Bangladesh and the labour law

Jeff Vogt from the ITUC explains how it really works

1. What does Bangladesh labour law looks like currently?

The government has failed to enforce the laws it has on the books. This is not merely a question of a lack of capacity, but also reflects a deep-rooted anti-union bias, in part due to the enormous influence that the garment industry (and others) has over the government. The labour law was amended in 2006, but still has several serious deficiencies, including the wholesale exclusion of many classes of workers, high thresholds on the minimum number required to form a union, restrictions on the right to choose their own leaders, restrictions on collective bargaining and several on the right to strike.

The ILO annual report on Bangladesh runs for several pages, cataloguing numerous deficiencies in law and in practice. The tens of thousands of workers employed in export processing zones have no right to form a union (only associations) and are by law barred from talking to unions outside of the zones. Workers are fired for trade union activity with near complete impunity.

2. What are the most urgent changes to the labour law that you would like to see?

The unions in Bangladesh have indicated several priorities, which include measures that would no longer require the government to hand over a list of the names of the union founders to the employer (who then fires all of them with impunity), the ability to elect officers outside of the enterprise (who have experience in bargaining) and to lower the threshold requirement for forming a union (now 30%), which is quite high. At the same time, the law currently excludes many workers from its coverage, and the unions want to see the law apply to all workers. They have indicated several other priorities related to strikes, termination, benefits, etc.
▬▬▬
How to complete this task:
Answer these questions using the interview on Bangladesh labor law.
1. In what year was the labor law amended?
2. What share of workers is now required to form a union?
3. Who are workers in export processing zones barred by law from talking to?

(Excerpts from a dataset)
▬▬▬
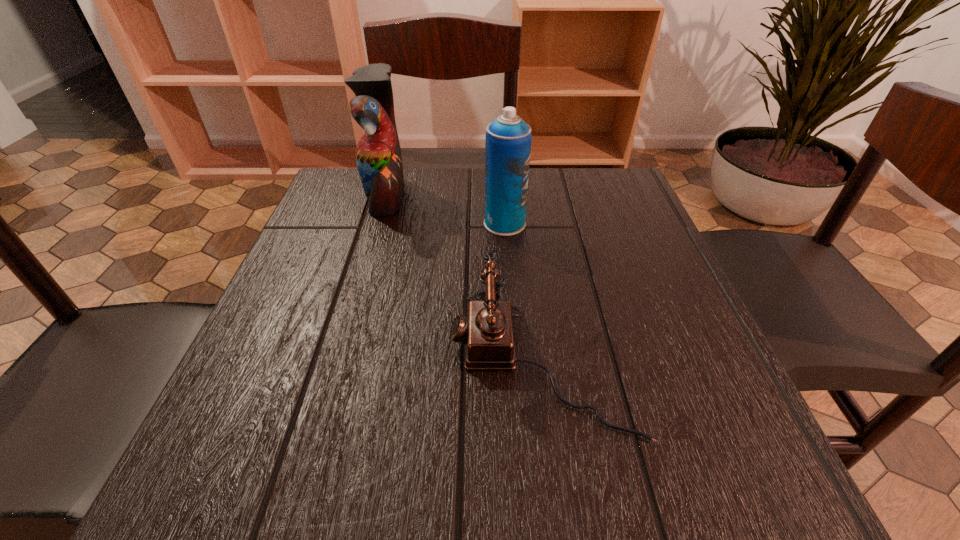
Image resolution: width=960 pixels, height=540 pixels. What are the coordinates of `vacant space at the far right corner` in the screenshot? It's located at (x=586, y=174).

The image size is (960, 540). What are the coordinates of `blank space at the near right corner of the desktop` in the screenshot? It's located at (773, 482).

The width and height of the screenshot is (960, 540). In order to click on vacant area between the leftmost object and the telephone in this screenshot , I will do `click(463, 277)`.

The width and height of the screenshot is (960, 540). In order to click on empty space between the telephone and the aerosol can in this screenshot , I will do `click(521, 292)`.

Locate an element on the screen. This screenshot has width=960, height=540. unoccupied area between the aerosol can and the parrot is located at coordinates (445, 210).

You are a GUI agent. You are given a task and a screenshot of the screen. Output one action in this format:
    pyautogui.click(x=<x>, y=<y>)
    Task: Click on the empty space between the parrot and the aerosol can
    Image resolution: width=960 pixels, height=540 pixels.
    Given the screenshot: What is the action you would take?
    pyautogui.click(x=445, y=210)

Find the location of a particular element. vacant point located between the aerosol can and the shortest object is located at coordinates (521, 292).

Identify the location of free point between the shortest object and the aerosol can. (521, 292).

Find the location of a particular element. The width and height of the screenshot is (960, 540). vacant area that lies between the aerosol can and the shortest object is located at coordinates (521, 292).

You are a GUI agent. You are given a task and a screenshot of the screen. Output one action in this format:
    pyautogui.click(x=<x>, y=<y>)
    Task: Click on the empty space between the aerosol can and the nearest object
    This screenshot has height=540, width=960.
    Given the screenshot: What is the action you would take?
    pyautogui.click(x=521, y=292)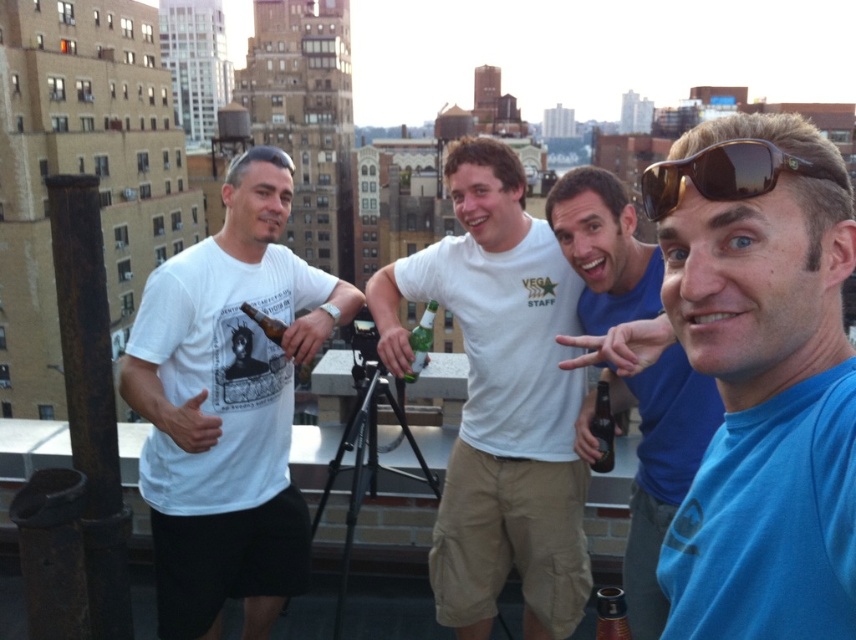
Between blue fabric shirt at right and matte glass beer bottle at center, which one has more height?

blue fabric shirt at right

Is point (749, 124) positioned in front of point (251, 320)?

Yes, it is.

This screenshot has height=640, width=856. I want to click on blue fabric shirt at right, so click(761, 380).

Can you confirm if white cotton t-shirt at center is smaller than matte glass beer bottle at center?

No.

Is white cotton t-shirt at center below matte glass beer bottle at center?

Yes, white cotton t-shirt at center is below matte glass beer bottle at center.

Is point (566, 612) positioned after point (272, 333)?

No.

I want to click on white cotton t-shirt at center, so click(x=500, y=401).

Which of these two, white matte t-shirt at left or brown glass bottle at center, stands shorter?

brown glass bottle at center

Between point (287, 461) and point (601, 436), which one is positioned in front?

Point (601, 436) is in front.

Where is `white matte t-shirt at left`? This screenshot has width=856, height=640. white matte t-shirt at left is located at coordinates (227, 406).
▬▬▬
Solution to this task:
1. 2006
2. 30%
3. Unions outside of the zones